Likewise, a strong US jobs report today could continue to drive discomfort with the market’s current positioning, seeing further consolidation in safe havens and driving a deeper recovery in riskier currencies. Remember over today’s payrolls change that increasingly over the coming year or so, census hiring will be a large factor in payrolls change figures, so have one eye on the private payrolls release as well. We believe the US recovery is very long in the tooth, but employment and earnings data badly lag the economy, so we’re not necessarily expecting anything negative to show up in today’s report.
The Russian Central Bank meets today and may be able to pull off the rate cut and see the RUB higher, given the risk sentiment improvement of the last couple of days.
Chart: EURCHF
EURCHF has traded heavily through thick and thin and a possibly dovish ECB may have some fretting the risk of further downside, but safe haven factors may be a more important driver in the near term. Further consolidation there – for example, bond yields backing up a bit, could finally drive a chunkier consolidation here than we have seen in a while. The first major resistance is the psychological 1.1000 area, but a mere 38.2% retracement of the entire last down-wave doesn’t come in until 1.1065.
The G-10 rundown
USD – the USD under pressure here almost across the board (notably exception the JPY, which is even weaker) and good US data today could ironically help to continue to drive a weaker USD.
EUR – EURUSD bears uncomfortable if we can’t hold below yesterday’s close on the close of the week today, fears of a dovish ECB next Thursday notwithstanding.
JPY – traders fleeing safe haven on the recovery in risk sentiment, making the JPY one of the weakest currencies at the moment. The 107.00 are in USDJPY is rather important for whether USD or JPY is weakest.
GBP – the latest idea for the parliamentary opponents to Boris Johnson is to aim for late October for UK elections, while Johnson holds out hopes for the mid-October poll. GBP in a holding pattern.

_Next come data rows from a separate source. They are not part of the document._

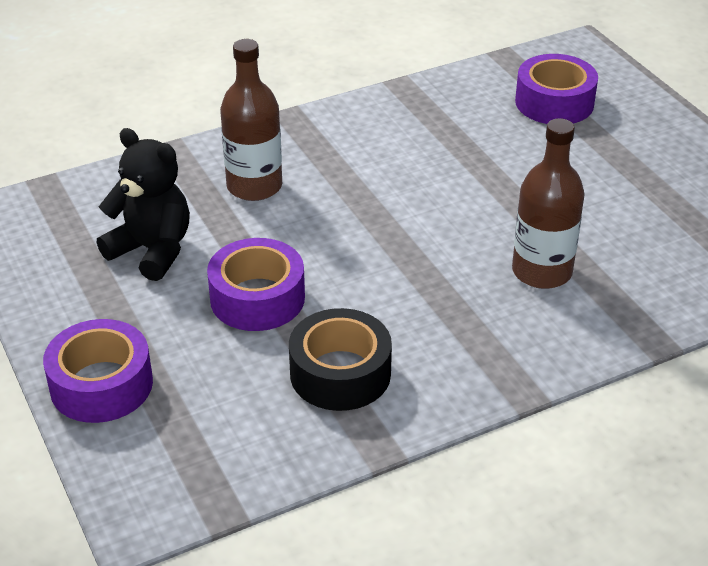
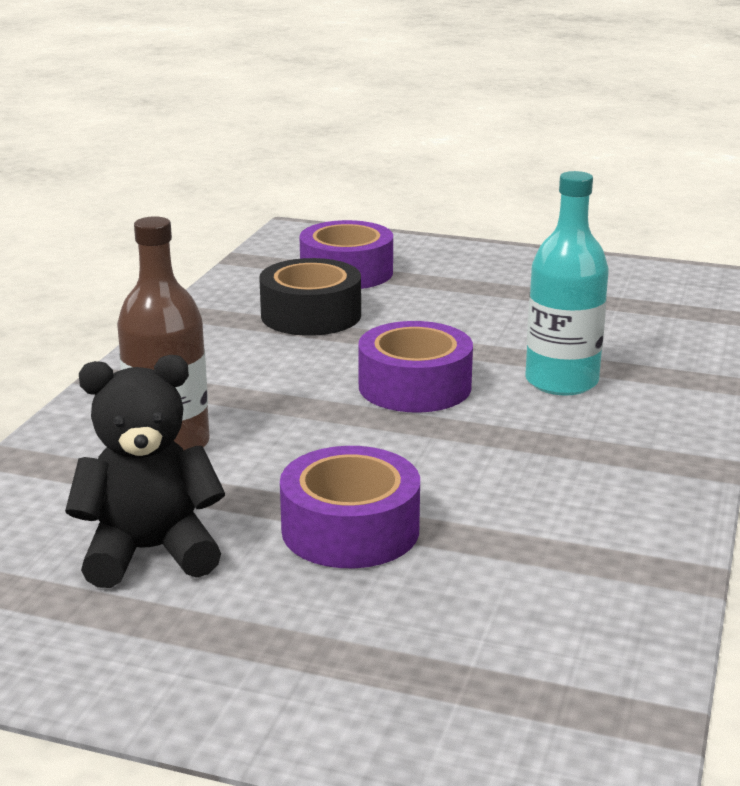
camera: 45 degrees left, 15 degrees down
purple tape [43,319,153,423] -> purple tape moved to [358,321,473,412]
black tape [289,308,392,411] -> black tape moved to [259,258,361,336]
brown bottle [512,118,585,289] -> turquoise bottle [525,171,609,396]

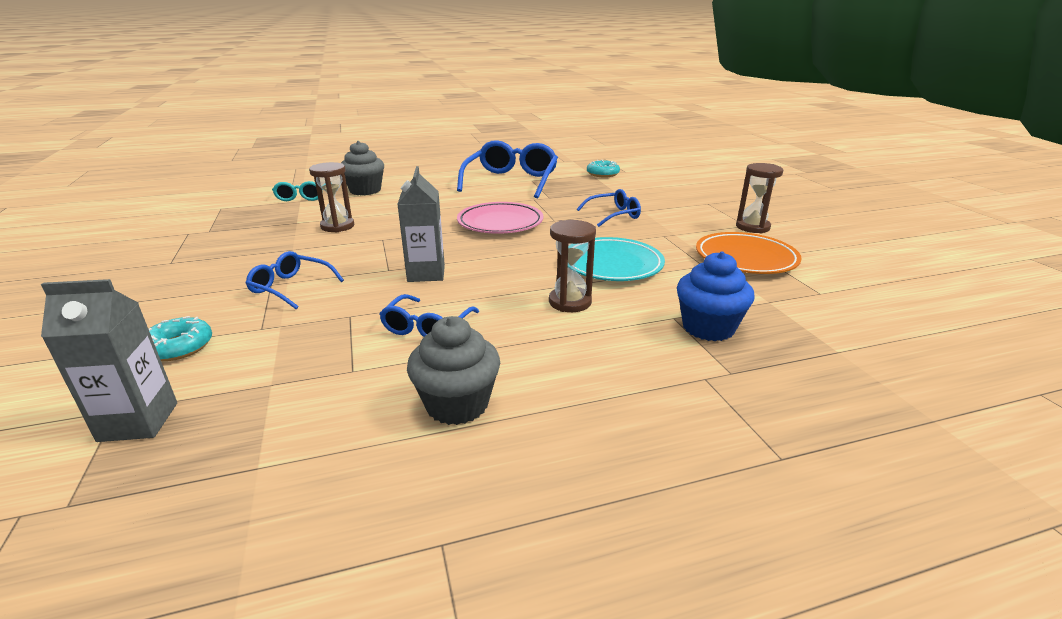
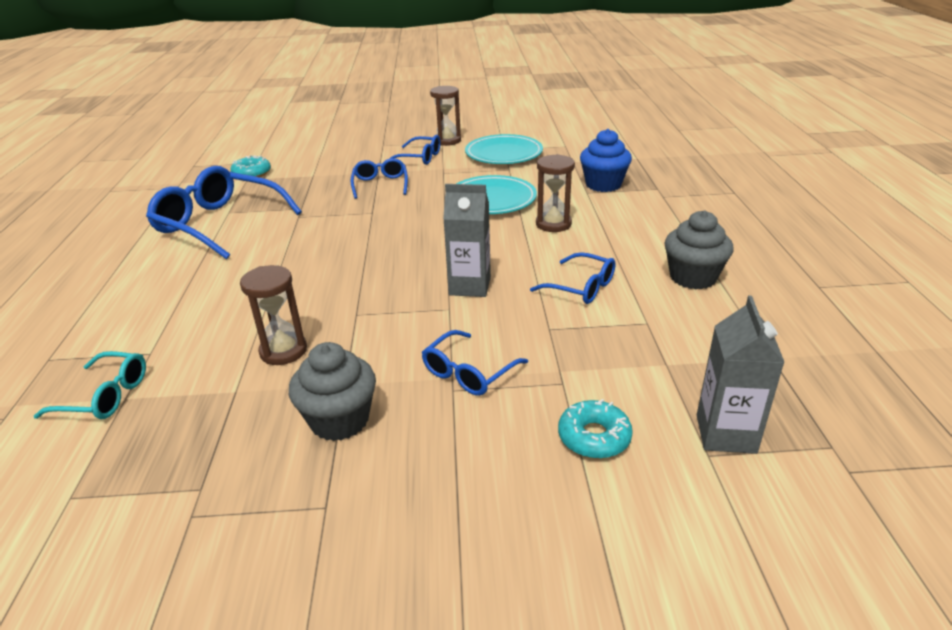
camera: 75 degrees left, 5 degrees up
grey cupcake [341,141,384,195] -> grey cupcake moved to [289,342,376,441]
pink plate [457,202,543,234] -> none
orange plate [696,232,802,274] -> turquoise plate [465,134,543,164]
none -> blue glasses [389,135,441,165]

CHF – the franc looks far too strong given where markets are otherwise – room for consolidation in EURCHF back to 1.1000-1.1100.
AUD – AUDUSD challenging the first important resistance around 0.6830 ahead of the US jobs report, but plenty of more wood to chop for a full chart reversal (closer to 0.7000 needed.)
CAD – more open minded for the potential to challenge 1.3000 if risk sentiment continues to improve from here.
NZD – upstart NZD has more room to run versus the USD before running into major resistance versus the USD – starting with 0.6485-0.6500 area.
SEK – the Riksbank helping SEK to the upside by maintaining its bias to hike, but the backdrop of improved sentiment doing the heavier lifting and a continuation of yesterday’s developments could help EURSEK finally put in a heavier consolidation, as far as 10.50.
NOK – EURNOK finding more separation from 10.00, but the sell-off doesn’t pick up more significance until working through 9.90 and really more like 9.80-9.75. The backdrop move away from safe havens is supportive here, as long as it lasts.